This kind of newspaper review was published without a byline, which was typical during this time, because such articles were considered routine, technical assignments that required no creativity. This journalistic tendency to ignore the name of the author was also prevalent in the publishing industry in Venezuela in the mid-twentieth century. This review identifies the four trends represented at the exhibition in question: an Impressionist style of landscape painting (by members of the so-called Caracas School), abstract painters, most of whom were students of the landscape painters, Realists, and Expressionists. The author of the article, who does not consider himself an art critic, asks a few questions that suggest that this (and every) Salon reflects a need for identification, which was a major concern in Venezuelan art circles at the time. This diminished over time and was replaced by a growing interest in “the possible;” in other words, the invention of new visual and sociopolitical realities that characterized a second wave of Venezuelan Modernism.
The review stresses the consequences of an absence of responsible criticism in the local art field, in terms of both a lack of reflection and a dearth of debate about vital questions, beginning with the concern of the place of Venezuelan visual arts, which were neither dead nor condemned to an academic repetition of European inventions. This criticism was attributed to the art critic Alfredo Boulton, who was well known in local art circles and was one of the jurors for several of the prizes awarded at the XIII Salón de Arte Venezolano, the subject of the review.

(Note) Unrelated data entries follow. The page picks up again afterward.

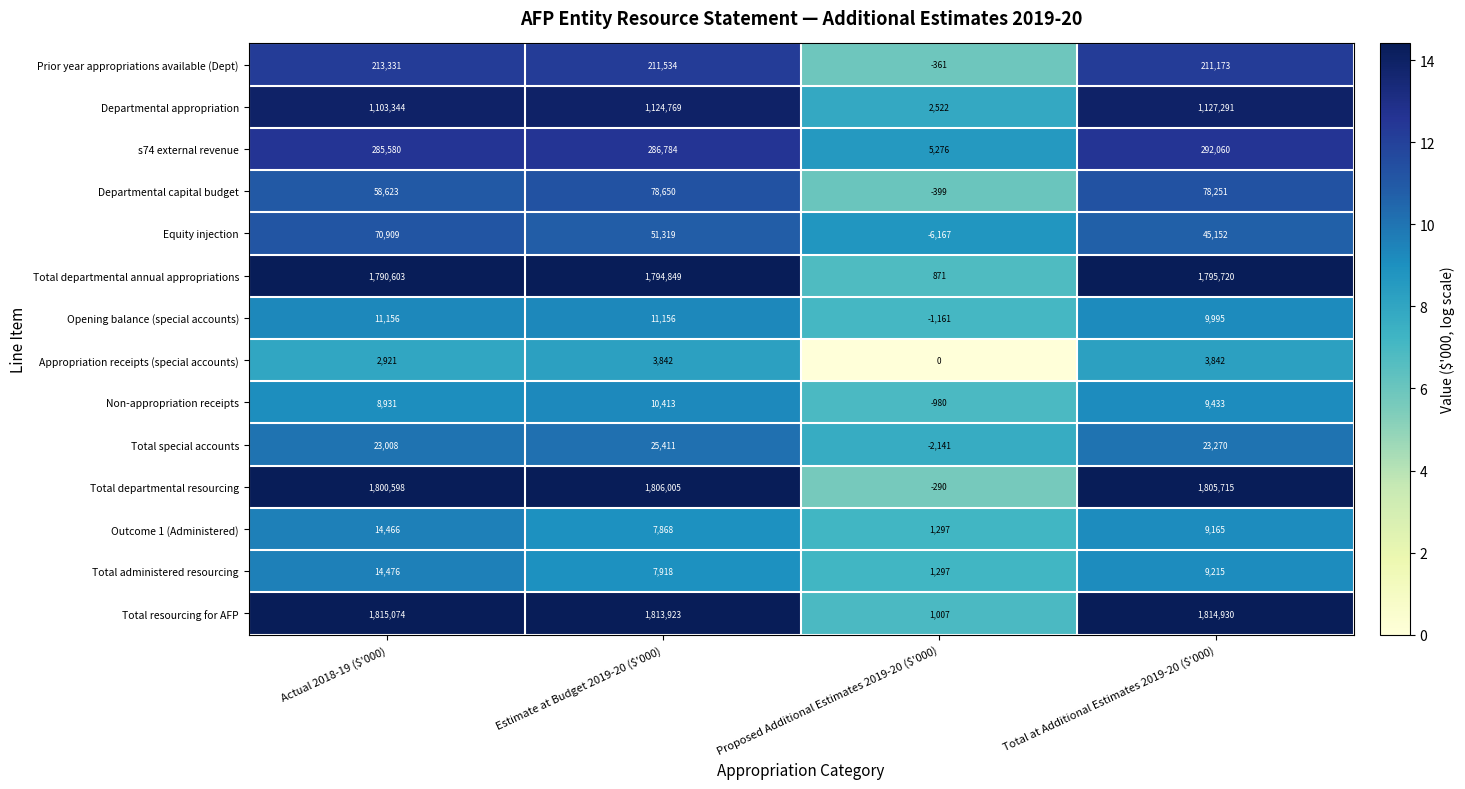

What is the greatest value displayed?

1815074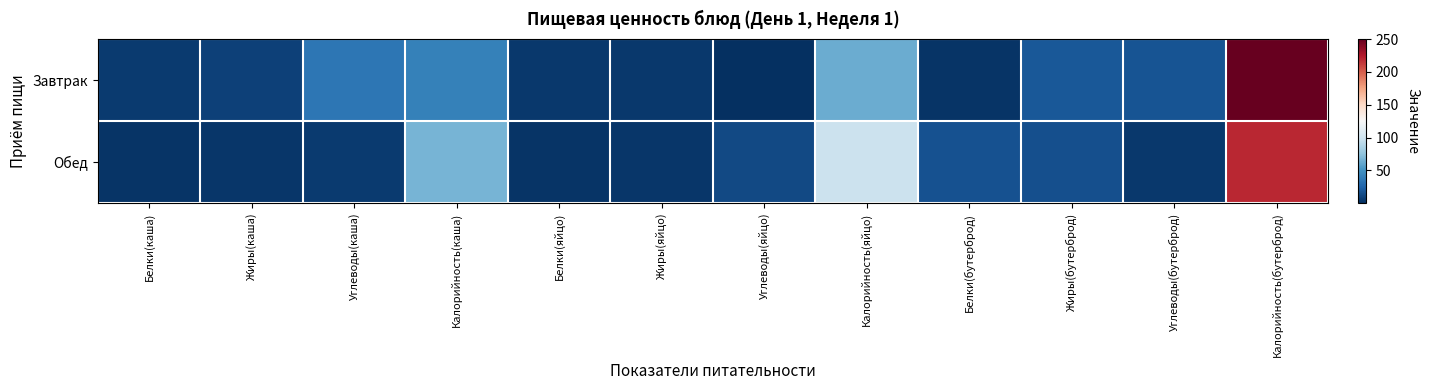

List the series in order of their peak value, lowest first.

Обед, Завтрак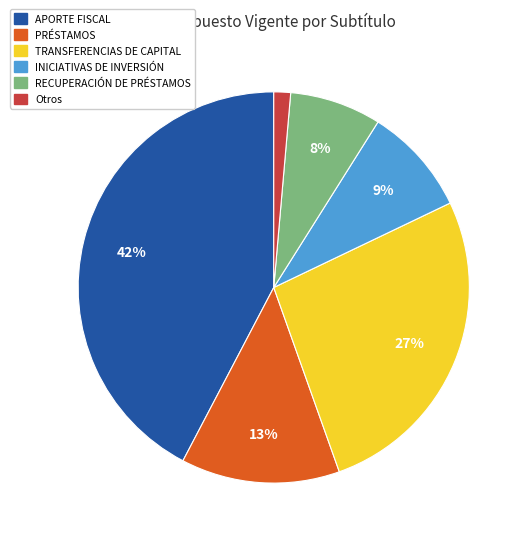

Combined, do APORTE FISCAL and PRÉSTAMOS account for over 50%?

Yes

The author acknowledges the concern felt in the local art milieu over the impact of the Second World War, during which Venezuelans were isolated from “the problems and discoveries of the visual arts in the rest of the world.” Seven years after the war ended, that concern was still palpable, as Cruz-Diez mentions in his interviews.
Other than what is mentioned in the article, abstract art was still absent, especially when considering the importance it assumed after the founding of the Venezuelan group Los Disidentes (1950) in Paris, and the first steps toward the fusion of art and architecture that were being taken at the Universidad Central de Venezuela under the direction of Carlos Raúl Villanueva, where it played a key role.